Ces observations ont donné lieu à un véritable branle-bas de combat chez les spécialistes de la discipline, car maintenant que le télescope spatial a fourni une image d’une telle qualité, les autres télescopes comme l’ALMA au Chili, se sont mis à pointer leurs antennes vers la même zone afin de fournir d’autres types de données et mieux comprendre tous les phénomènes en cours. « Le but est d’avoir une vision globale, ajoute Romane Le Gal, identifier les moindres molécules dans le gaz, la poussière ou la glace. »

« Ces images sont fascinantes, car elles donnent un contexte, résume Olivier Berné, astrophysicien à l’Institut de Recherche en Astrophysique et Planétologie de Toulouse. Avoir ces images globales est très utile après pour faire de la spectroscopie, et c’est ce que nous faisons à propos de la nébuleuse d’Orion ». Cette autre zone où les étoiles naissent massivement fait partie des programmes « early releases », c’est-à-dire les premières cibles de l’observatoire au tout début de sa mise en route. Et les données sont déjà nombreuses. « Pour l’instant, nous avons surtout des confirmations de ce que nous pensions, tempère Olivier Berné. Mais à partir de la rentrée, nous allons mener des observations supplémentaires pour aller plus loin, plus dans le détail, et trouver l’explication des phénomènes autour de la formation des étoiles. »

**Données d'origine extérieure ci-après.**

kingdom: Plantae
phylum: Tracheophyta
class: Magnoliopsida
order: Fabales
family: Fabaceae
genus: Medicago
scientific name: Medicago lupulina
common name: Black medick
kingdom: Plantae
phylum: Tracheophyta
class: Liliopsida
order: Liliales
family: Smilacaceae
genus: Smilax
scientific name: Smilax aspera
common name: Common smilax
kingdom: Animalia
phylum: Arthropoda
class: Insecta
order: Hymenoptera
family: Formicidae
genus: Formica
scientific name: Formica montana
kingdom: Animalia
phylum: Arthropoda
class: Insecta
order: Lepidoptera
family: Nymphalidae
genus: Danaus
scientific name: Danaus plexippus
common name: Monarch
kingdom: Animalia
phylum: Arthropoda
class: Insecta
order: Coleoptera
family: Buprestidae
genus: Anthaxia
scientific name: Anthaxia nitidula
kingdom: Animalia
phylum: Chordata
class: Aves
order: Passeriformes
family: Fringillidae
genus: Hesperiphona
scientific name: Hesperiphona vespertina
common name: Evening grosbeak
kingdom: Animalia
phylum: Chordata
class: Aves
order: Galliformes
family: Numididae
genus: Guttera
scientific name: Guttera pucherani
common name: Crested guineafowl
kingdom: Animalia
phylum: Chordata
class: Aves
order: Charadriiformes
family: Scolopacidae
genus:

« Ce n’est que le début », prévoient les astronomes

« La prochaine étape, c’est celle des surprises, assure Romane Le Gal. Nous avons eu les réponses que nous connaissions déjà, maintenant nous allons vers l’inattendu, avec des compléments d’information qui risquent de nous surprendre, c’est ce qu’on espère en tout cas ! »

Parmi les surprises attendues : la nébuleuse de l’Iris qui devrait être dans le viseur du télescope en 2023. Une zone hostile et très peu dense où se forment pourtant des molécules géantes de fullerène, des chaînes de 60 atomes de carbone, ce qui est étonnement gros et complexe pour un tel milieu. L’instrument scientifique de pointe pourrait expliquer les phénomènes qui mènent à sa création.

James Webb a pris la galaxie fantôme (M74) en photo dans le spectre infrarouge. // Source : ESA
James Webb a pris la galaxie fantôme (M74) en photo dans le spectre infrarouge. // Source : ESA

« Je pense que nous aurons d’autres surprises en 2023, assure Olivier Berné. Quand nous tombons sur l’inattendu, il faut du temps pour vérifier et savoir exactement ce qu’on a vu, mais ça va arriver ! »

Lucie Leboulleux voit encore plus loin : « Ce n’est que le début. Le déploiement du miroir et toute la mise en place du télescope ont été si parfaits que ça ouvre les possibilités pour envoyer un engin encore plus grand d’ici à quelques dizaines d’années. On craint toujours une mauvaise résolution, un instrument mal déployé, ou une sensibilité moindre, mais là, tout est tellement optimal que les perspectives sont bien meilleures. »

Si 2022 a été l’année où James Webb a montré l’étendue de ses capacités, 2023 pourrait bien être celle des premières grandes découvertes surprenantes. En tout cas, professionnels comme amateurs pourront admirer les images attendues de la nébuleuse de l’Iris, d’Orion, ou même d’Uranus et de Neptune.